Trotz aller Normierung und Industrialisierung, die dem Ruf der Carte der visite
geschadet hat und sie für die Foto-Geschichtsschreibung lange Zeit nur wenig
interessant erscheinen ließ, präsentieren viele der von Haussknecht gesammelten Bilder immer neue Lösungen auf die Frage, was eine Fotografie ist, und im
Einzelnen auch, was wir uns unter einer Carte de visite vorstellen können.

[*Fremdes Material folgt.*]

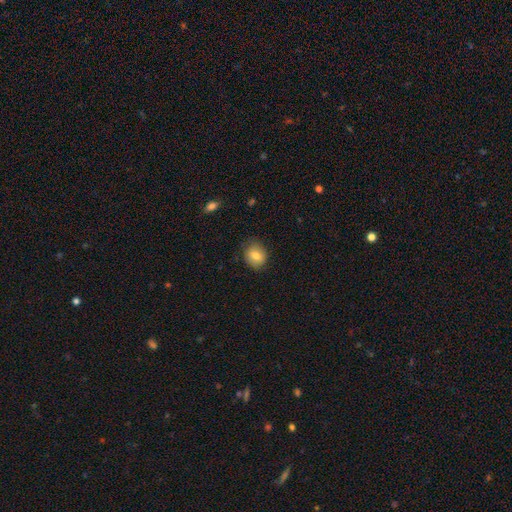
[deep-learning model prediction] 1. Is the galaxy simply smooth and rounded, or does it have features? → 77% smooth, 14% featured or disk, 9% star or artifact.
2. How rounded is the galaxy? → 57% round, 42% in between, 1% cigar-shaped.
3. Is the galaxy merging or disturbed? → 79% none, 16% minor disturbance, 4% major disturbance, 1% merger.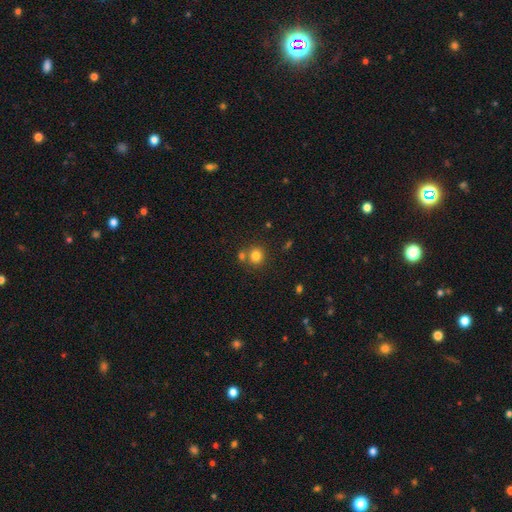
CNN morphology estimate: A smooth galaxy with no disk features (81%) that is round (87%).

Vote fractions:
- Smooth or featured? smooth: 81% / star or artifact: 12% / featured or disk: 7%
- How rounded? round: 87% / in between: 12% / cigar-shaped: 1%
- Merging? none: 67% / merger: 21% / minor disturbance: 9% / major disturbance: 3%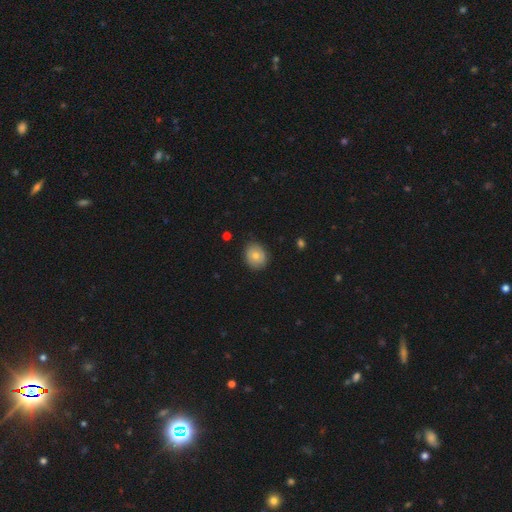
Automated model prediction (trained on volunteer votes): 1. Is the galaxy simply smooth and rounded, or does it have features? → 70% smooth, 22% featured or disk, 8% star or artifact.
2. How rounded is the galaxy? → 65% round, 34% in between, 1% cigar-shaped.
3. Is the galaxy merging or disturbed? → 83% none, 14% minor disturbance, 3% major disturbance, 1% merger.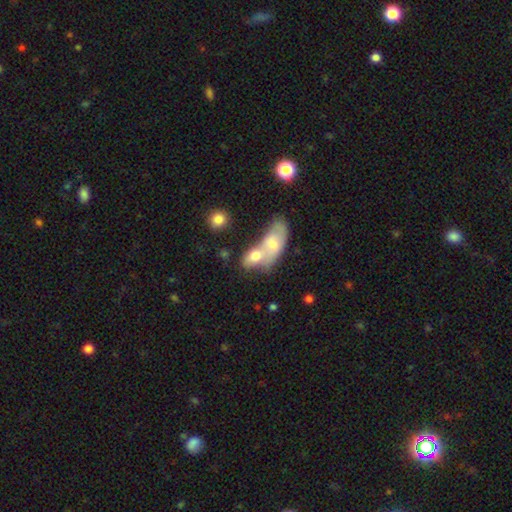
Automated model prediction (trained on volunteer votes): smooth 66%, featured or disk 25%, star or artifact 8%. Down the decision tree: how rounded — in between (80%); merging — merger (73%).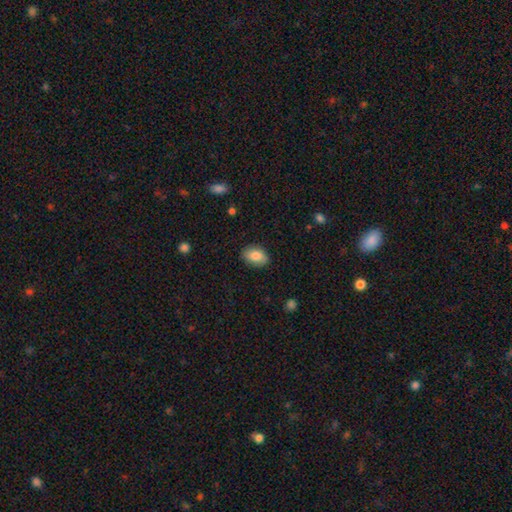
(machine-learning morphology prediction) This appears to be a smooth galaxy with no disk features (82%) that is in between round and cigar-shaped (87%). Merging: none (85%).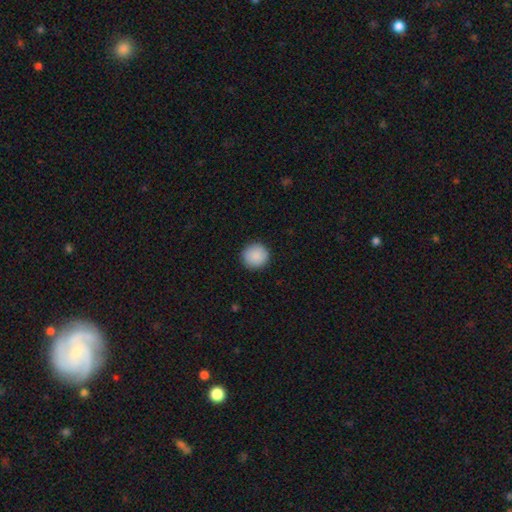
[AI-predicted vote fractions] Smooth or featured?
  - smooth: 90% *
  - star or artifact: 7%
  - featured or disk: 3%
How rounded?
  - round: 95% *
  - in between: 4%
  - cigar-shaped: 1%
Merging?
  - none: 92% *
  - minor disturbance: 6%
  - major disturbance: 2%
  - merger: 1%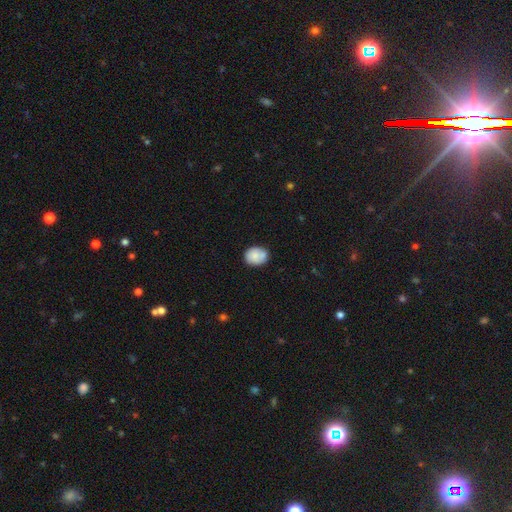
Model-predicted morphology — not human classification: Smooth or featured? smooth (73%)
How rounded? round (51%)
Merging? none (66%)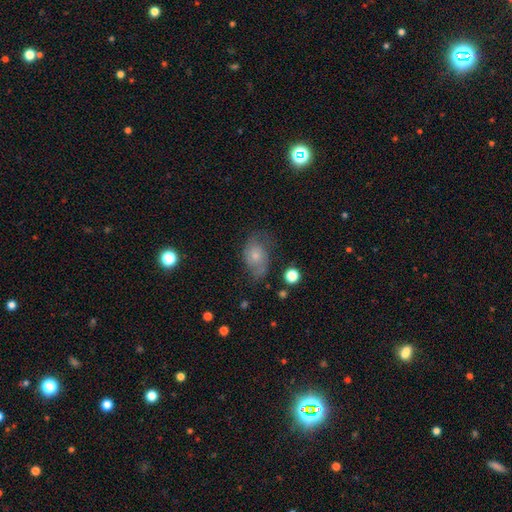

Denn Haussknechts Bilder sind mehr als einfache kleine Fotografien auf visitenkartengroßen Pappen. Sie handeln von einer Ästhetik des Originals wie von
jener der Kopie, von der der industriellen Massenware wie ihrer amateurhaften
Nachahmung unter dem sozialen Druck eigener Bildhaftigkeit; vom Tauschen,
vom Schenken, immer aber auch vom Zeigen und Betrachten. Nicht zuletzt
markieren sie in diesem heterogenen Feld der Betrachtungsweisen die Ambiguität, die unauflösliche Vielschichtigkeit der Fotografie im Allgemeinen und
von einzelnen Fotografien im Speziellen. Darin liegt der große Wert von Carl
Haussknechts Cartes de visite: Sie vereinen das Große und das Kleine, sind Globalisierung, Industrie und Massenware, wie auch Handwerk, Einzelstück und
Geschenk. Sie sind, und hierüber sollten wir uns keinesfalls zu schnell beruhigen, zu gleicher Zeit Orient und thüringische Provinz.